Wat is de impact van de regelingen voor de agrarische veehouderij in Nederland en in het bijzonder het landelijk gebied?

Vooropgesteld moet worden dat de overheid bereid is om met de beide regelingen en de aangekondigde vergoedingen in het regeerakkoord de portemonnee flink te trekken. Het vrijmaken van € 720 miljoen in voorjaar 2022 (en bij overtekening aan te vullen met € 250 miljoen) voor de opkoop/beëindiging en vervolgens nog eens € 250 miljoen voor de tweede tranche is aanzienlijk. ‘Het opkopen mag wat kosten’.

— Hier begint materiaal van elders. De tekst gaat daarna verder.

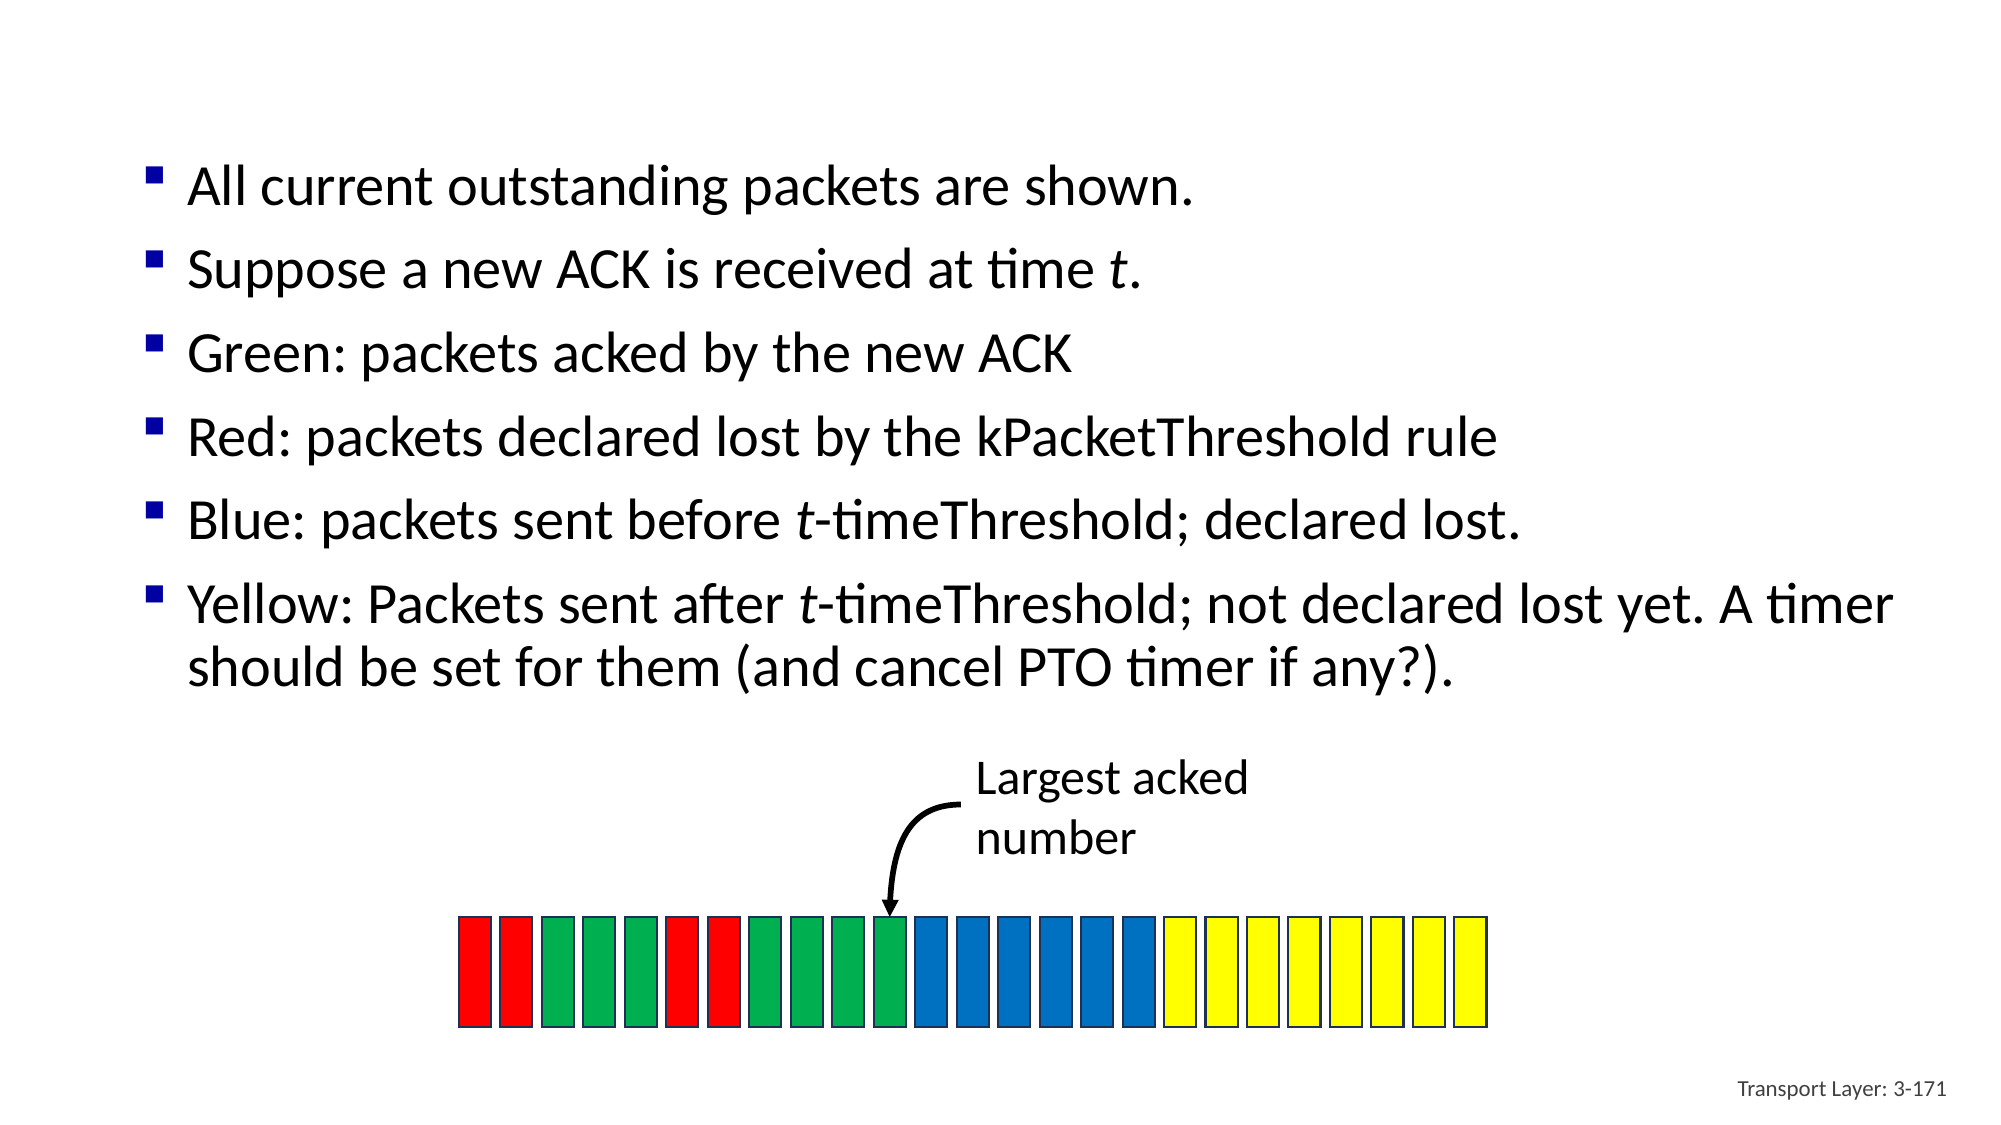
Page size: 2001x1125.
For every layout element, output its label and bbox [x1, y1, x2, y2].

text_box [541, 916, 575, 1028]
text_box [1039, 916, 1073, 1028]
slide_number [1512, 1056, 1963, 1117]
text_box [997, 916, 1031, 1028]
text_box [665, 916, 699, 1028]
text_box [499, 916, 533, 1028]
text_box [1329, 916, 1363, 1028]
text_box [458, 916, 492, 1028]
text_box [1122, 916, 1156, 1028]
text_box [1080, 916, 1114, 1028]
text_box [1370, 916, 1405, 1028]
text_box [790, 916, 824, 1028]
text_box [1246, 916, 1280, 1028]
text_box [1453, 916, 1488, 1028]
text_box [748, 916, 782, 1028]
text_box [831, 916, 865, 1028]
text_box [624, 916, 658, 1028]
text_box [707, 916, 741, 1028]
text_box [582, 916, 616, 1028]
text_box [1163, 916, 1197, 1028]
text_box [1287, 916, 1322, 1028]
text_box [1204, 916, 1239, 1028]
text_box [86, 147, 1955, 1028]
text_box [1412, 916, 1446, 1028]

Dragen de vergoedingen uiteindelijk wel bij aan het doel? Want wat als de veehouderij sterk is afgebouwd en de stikstofdepositie niet/nauwelijks aantoonbaar is gedaald? Welk alternatief is er dan? De vraag is: wat gaat de overheid met deze aanzienlijke bedragen willen en kunnen kopen? Is de Nederlandse veehouderij wel genegen om vervroegd het bedrijf te staken in ruil voor geld? Waarom zal een veehouder nu plots wel een verkoopbesluit nemen? En vergist de overheid zich niet in een gedachte dat met geld alles goed te maken is? Kan de overheid niet beter inzetten op stimuleren van innovaties en aansturen op bedrijfsverplaatsingen naar gebieden met minder beperkingen?


Behoud sector

De Nederlandse veehouderijsector is in staat een hoogwaardig voedselpakket te produceren en ik vind dat we dat moeten koesteren. Om toekomst te blijven bieden aan de veehouderij is het urgenter om in te zetten op de blijvende en jonge ondernemers en hen met innovaties te ondersteunen. Een sterke sector is in staat zelfstandig te innoveren en toekomstbestendig te zijn. Van een afbrokkelende sector kan dat niet worden verwacht.

Diepe zakken en strategie

Door onze grote betrokkenheid in het landelijk gebied kunnen we ons goed voorstellen dat de diepe zakken van de overheid nauwelijks impact hebben als er geen toekomstperspectief is voor de ondernemer. Een veehouder is een zelfstandig ondernemer en maakt veelal zijn eigen bedrijfskeuzen op basis van wet- en regelgeving. En hij/zij zal zich niet snel laten verleiden door alleen (hoge) vergoedingen.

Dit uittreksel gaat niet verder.